The tour began on 27 March 2009 and finished after the 2010 General Election. Amongst the policies included in the manifesto are:

- "Margaret Thatcher should pay for her own funeral."
- "The introduction of a maximum wage."
- "Introduce a USA-style 1st Amendment, to protect free speech."
- "Party political manifestos should be legally binding."
- "Anyone in favour of banning immigration should sign a register and they will be banned from travelling abroad."
- "On the voting card there should be a box that says 'None of the above.'"
- "That Windsor be renamed Lower Slough."
- "We should build 100,000 council houses a year."
- "The Daily Mail should have to declare on the masthead 'The newspaper that supported Hitler!'"
- "There should be a public referendum before going to war."

In August 2009, Thomas performed his show at the Edinburgh Festival Fringe, in which the winning policies during the Fringe were debated before a selection of Members of the Scottish Parliament.

==Radio show==
A two-part radio series based on the People's Manifesto, entitled Mark Thomas: The Manifesto was broadcast on BBC Radio 4 on 25 June and 2 July 2009. The winning policies in these shows were, "Reform the role of Whips in parliament", and, "Banning bottled water and making drinking fountains etc more wide-spread via standpipes." A second series began on 4 February 2010. Winning policies so far include "Re-instate Saint Monday". By 2013, there had been five series.

==Book==
A book containing a selection of the policies, entitled Mark Thomas Presents The People's Manifesto, was published by Ebury Press on 28 January 2010, ISBN 978-0091937966.

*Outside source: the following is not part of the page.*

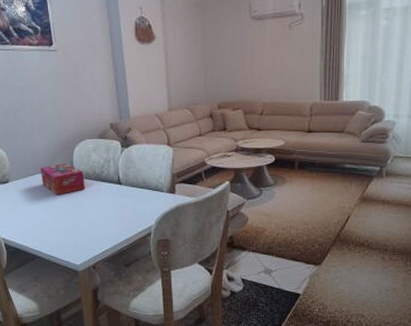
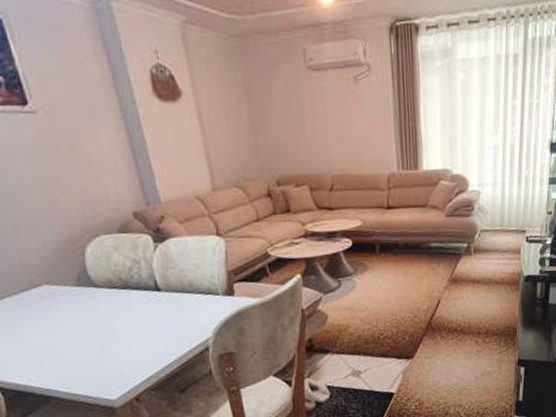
tissue box: present [40,163,86,195] -> none [37,270,111,314]

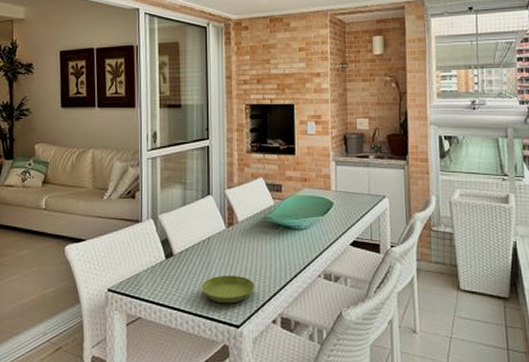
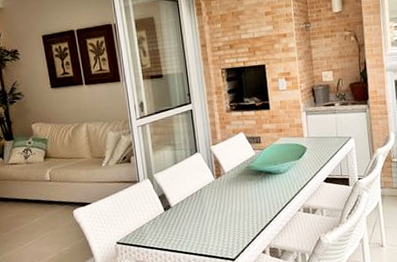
saucer: present [201,275,255,304] -> none [198,217,245,243]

==2010 UK general election==
To promote Mark Thomas Presents The People's Manifesto, a competition was organised by Thomas and Ebury Press to find a person to stand in the 2010 general election as an independent candidate, based on the policies listed in manifesto. The person selected as the candidate would be paid their £500 deposit to stand in the election, in addition to £500 to cover campaign expenses, and would be supported by Thomas during the campaign.

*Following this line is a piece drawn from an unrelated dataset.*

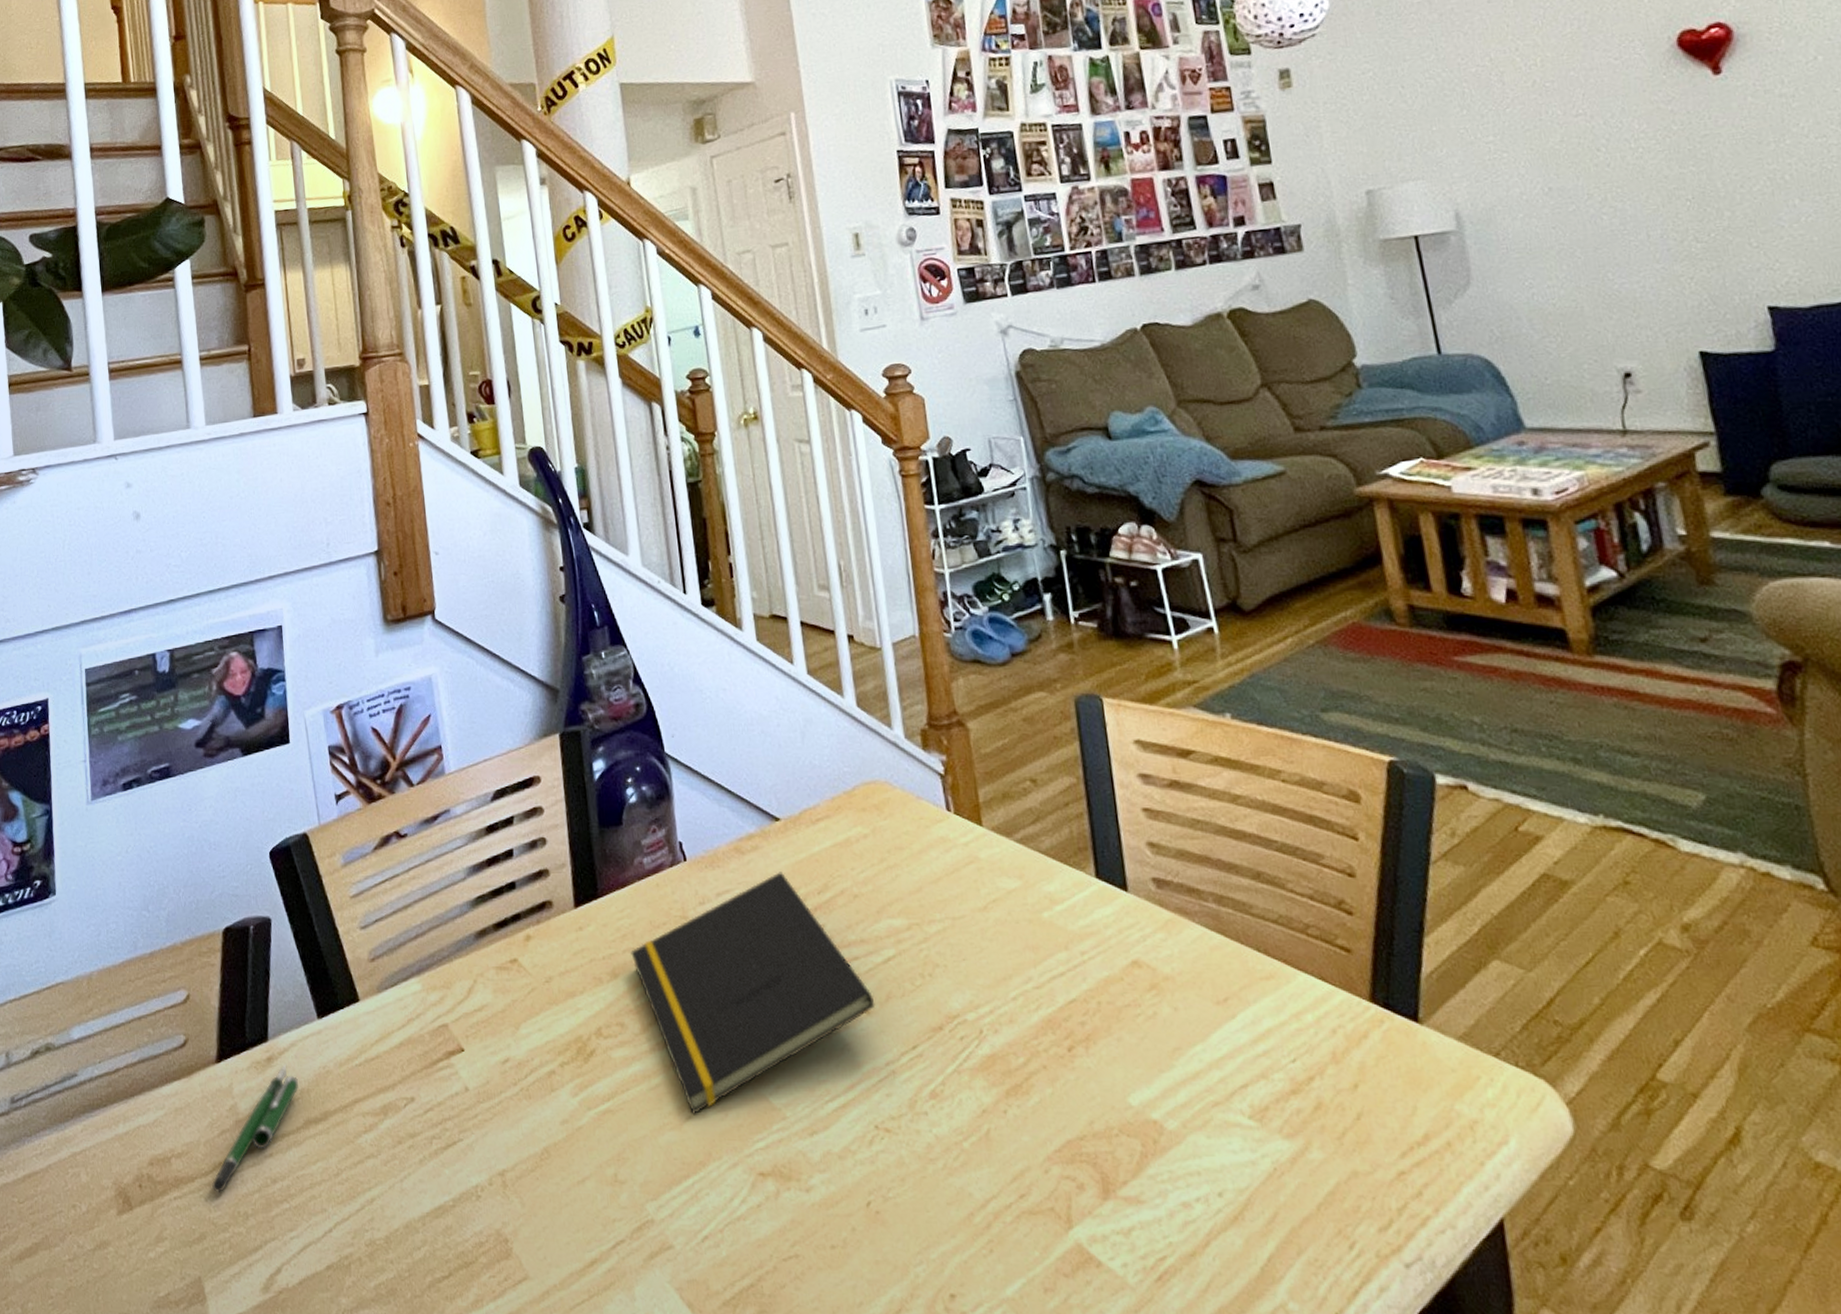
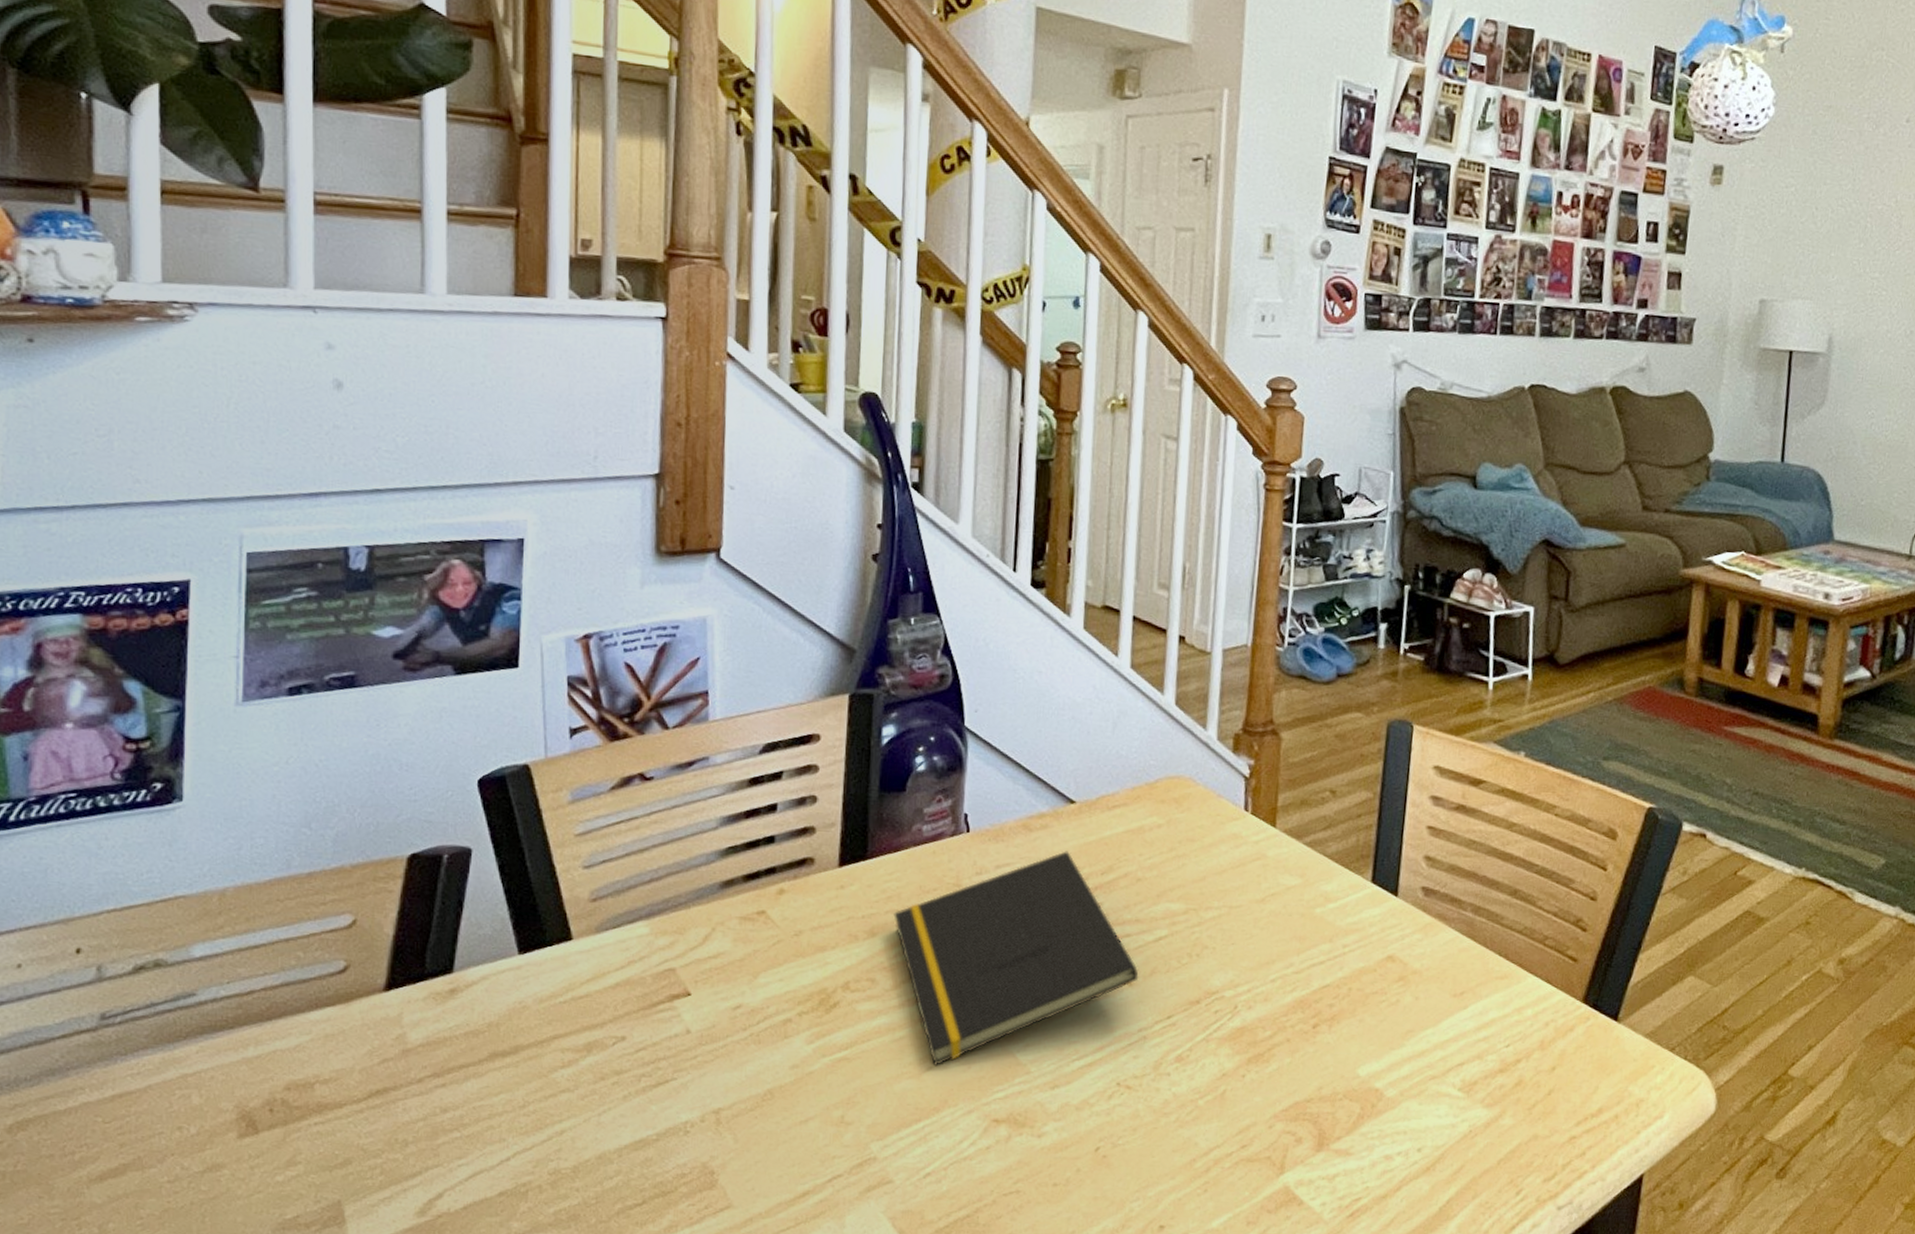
pen: present [211,1064,298,1194] -> none [364,997,486,1121]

It was announced on 1 April 2010 that the winner was Danny Kushlick, the founder and director of Transform Drug Policy Foundation. He stood in the constituency of Bristol West. The policies that Kushlick campaigned on were:

- "Drugs will be legalised and their production will be nationalised (and Mark Thomas will become the 'Drug Tsar')."
- "If it pisses down with rain on a bank holiday, it will be considered a rollover."
- "Trident will be scrapped."
- "Newspaper retractions will be printed in the same font size and on the same page as the offending article."
- "A cap will be put on house prices, relative to the average wage in the area (and more council houses will be built in these areas)."
- "People who complain there are too many immigrants will be banned from restaurants serving anything other than British food."
- "The railways will be re-nationalised."
- "The introduction of a 'maximum wage'."
- "The introduction of a Tobin tax on all currency transactions."
- "All ministers will have had experience of their ministry prior to taking office."

Kushlick finished sixth out of seven candidates, losing to Stephen Williams MP of the Liberal Democrats, Paul Smith of Labour Party, Nick Yarker of the Conservative Party, Ricky Knight of the Green Party and Christopher Lees of UK Independence Party. Kushlick received a total of 343 votes, winning 0.6% of the share of the vote. He defeated one candidate: Jon Baker of the English Democrats Party.